Si ces critiques hardis ne respectent pas en saint Augustin, un des plus grands Pères de l’Église, ils devraient au moins rendre hommage à la profonde connaissance des divines Écrilures, qu’on admire presque à chaque page de ses œuvres. Comment peut-on supposer un instant que l’auteur du savant livre De Consensu Evangelistarum n’ait pas remarqué ces différences, n’ont pas échappé à MM. Lardner, Michaelis, Hopp, Hum et autres Crompires ?
Je ne puis donc que répéter l’opinion énoncée dans la préface sur saint Marc, que je viens d’indiquer, opinion adoptée aussi par les savants auteurs de la traduction italienne de ma Bible.
Saint Marc, écrivant à Rome et pour les Romains, ne perdait pas de vue pour qui il écrivait. Il avait sous les yeux l’Évangile de saint Matthieu, composé principalement pour les Juifs, et rédigé originairement en syrojérusalémite ; il l’abrégeait autant que cela convenait à ses vues, et en reproduisait quelquefois jusqu’aux expressions. Sa manière de rapporter la dispute touchant le divorce en est une preuve. Cf. S. Marc (Marc 10.3), suivants avec S. Matth. (Matthieu 19.3), suivants Il élaguait ce qu’il ne jugeait pas nécessaire à dire, et ajoutait tout ce qui pouvait compléter son récit. Souvent il explique ce que les Romains n’auraient pas compris aussi bien que les Juifs, auxquels saint Matthieu a effectivement épargné ces explications. Ainsi il les avertit au chapitre 7.2, que manger communibus manibus, veut dire : manger sans se laver les mains. Ch. 12.42, il les prévient que le lepton, petite monnaie de la Judée, valait un quadrans romain. Ch. 15.42, il leur explique ce que les Hébreux entendaient par le mot parasceve : c’est, dit-il, la veille de leur sabbat, etc.

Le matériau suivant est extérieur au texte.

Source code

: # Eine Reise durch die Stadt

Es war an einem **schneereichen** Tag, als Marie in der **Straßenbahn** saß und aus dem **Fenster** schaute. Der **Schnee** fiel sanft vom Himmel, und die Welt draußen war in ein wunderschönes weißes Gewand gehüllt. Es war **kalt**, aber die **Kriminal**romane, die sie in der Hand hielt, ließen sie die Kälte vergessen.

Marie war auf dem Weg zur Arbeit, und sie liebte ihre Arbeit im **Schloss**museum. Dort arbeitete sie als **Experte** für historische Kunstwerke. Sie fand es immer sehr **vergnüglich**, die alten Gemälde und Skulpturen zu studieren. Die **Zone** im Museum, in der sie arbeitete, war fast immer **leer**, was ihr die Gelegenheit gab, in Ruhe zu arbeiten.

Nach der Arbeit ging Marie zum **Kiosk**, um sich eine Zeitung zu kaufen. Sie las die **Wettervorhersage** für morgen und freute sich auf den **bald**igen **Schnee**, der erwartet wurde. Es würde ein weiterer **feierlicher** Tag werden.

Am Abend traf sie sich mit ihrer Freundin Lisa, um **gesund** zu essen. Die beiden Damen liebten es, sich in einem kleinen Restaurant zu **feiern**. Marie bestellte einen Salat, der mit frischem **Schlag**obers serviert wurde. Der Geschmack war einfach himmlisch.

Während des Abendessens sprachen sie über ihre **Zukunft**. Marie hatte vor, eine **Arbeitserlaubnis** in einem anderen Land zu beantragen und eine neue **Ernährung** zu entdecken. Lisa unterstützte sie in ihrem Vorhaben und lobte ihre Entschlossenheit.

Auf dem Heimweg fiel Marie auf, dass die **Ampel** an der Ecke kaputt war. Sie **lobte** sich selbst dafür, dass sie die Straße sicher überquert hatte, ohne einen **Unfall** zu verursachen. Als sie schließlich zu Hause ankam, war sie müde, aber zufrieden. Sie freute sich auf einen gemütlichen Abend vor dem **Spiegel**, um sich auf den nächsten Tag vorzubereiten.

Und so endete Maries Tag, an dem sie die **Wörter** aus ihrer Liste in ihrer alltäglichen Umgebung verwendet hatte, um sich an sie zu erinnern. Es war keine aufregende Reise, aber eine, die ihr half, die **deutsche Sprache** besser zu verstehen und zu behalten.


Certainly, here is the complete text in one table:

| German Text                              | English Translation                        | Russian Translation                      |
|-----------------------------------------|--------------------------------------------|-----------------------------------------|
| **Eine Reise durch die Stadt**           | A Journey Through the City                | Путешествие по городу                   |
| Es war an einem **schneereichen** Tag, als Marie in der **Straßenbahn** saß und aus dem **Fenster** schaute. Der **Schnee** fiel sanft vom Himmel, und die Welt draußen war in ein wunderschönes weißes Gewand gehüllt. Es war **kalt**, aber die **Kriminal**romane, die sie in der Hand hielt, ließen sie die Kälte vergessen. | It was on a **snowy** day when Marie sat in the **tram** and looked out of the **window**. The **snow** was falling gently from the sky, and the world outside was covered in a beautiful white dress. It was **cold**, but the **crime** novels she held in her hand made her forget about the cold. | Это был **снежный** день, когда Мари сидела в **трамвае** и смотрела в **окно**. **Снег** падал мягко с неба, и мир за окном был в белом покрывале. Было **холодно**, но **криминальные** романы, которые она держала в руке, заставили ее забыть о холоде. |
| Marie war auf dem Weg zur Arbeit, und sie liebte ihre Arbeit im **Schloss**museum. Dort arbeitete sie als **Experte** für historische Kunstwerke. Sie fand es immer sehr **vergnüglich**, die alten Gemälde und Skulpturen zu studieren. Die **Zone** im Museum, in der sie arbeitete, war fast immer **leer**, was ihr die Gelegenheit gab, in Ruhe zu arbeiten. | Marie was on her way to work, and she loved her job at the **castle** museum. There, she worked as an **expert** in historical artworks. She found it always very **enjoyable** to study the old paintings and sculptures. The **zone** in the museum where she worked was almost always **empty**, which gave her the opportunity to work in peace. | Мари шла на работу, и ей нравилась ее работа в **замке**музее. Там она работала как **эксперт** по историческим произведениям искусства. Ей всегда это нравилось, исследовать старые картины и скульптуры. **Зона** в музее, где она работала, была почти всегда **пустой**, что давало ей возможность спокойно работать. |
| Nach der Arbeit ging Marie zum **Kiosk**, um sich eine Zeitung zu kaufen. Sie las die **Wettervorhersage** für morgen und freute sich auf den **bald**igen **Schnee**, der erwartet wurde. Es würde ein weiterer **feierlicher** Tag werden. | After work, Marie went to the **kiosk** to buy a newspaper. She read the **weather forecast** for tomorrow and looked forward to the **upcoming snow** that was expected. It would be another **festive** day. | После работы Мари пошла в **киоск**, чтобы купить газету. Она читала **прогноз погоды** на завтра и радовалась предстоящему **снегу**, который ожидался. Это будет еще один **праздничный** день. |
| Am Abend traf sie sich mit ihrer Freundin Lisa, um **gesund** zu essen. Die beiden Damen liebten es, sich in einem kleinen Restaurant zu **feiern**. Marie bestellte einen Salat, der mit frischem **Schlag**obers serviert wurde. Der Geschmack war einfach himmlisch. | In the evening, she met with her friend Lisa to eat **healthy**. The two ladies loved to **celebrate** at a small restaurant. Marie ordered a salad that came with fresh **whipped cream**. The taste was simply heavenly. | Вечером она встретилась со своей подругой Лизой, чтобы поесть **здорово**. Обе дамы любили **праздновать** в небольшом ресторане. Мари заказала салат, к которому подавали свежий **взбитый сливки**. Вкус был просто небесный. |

Si l’on ne veut pas regarder saint Marc comme l’abréviateur de saint Matthieu, il restera toujours constant qu’il n’avait pas besoin de répéter ce parasite quacumque ex causa aux Romains, qui n’avaient pas à s’occuper de ce que pensaient et pratiquaient les pharisiens. M. Duach, Du divorce dans la Synagogue, pages 83, et note S, pages 222-224
Jean-Marc, cousin de Barnabé. Voyez Jean-Marc.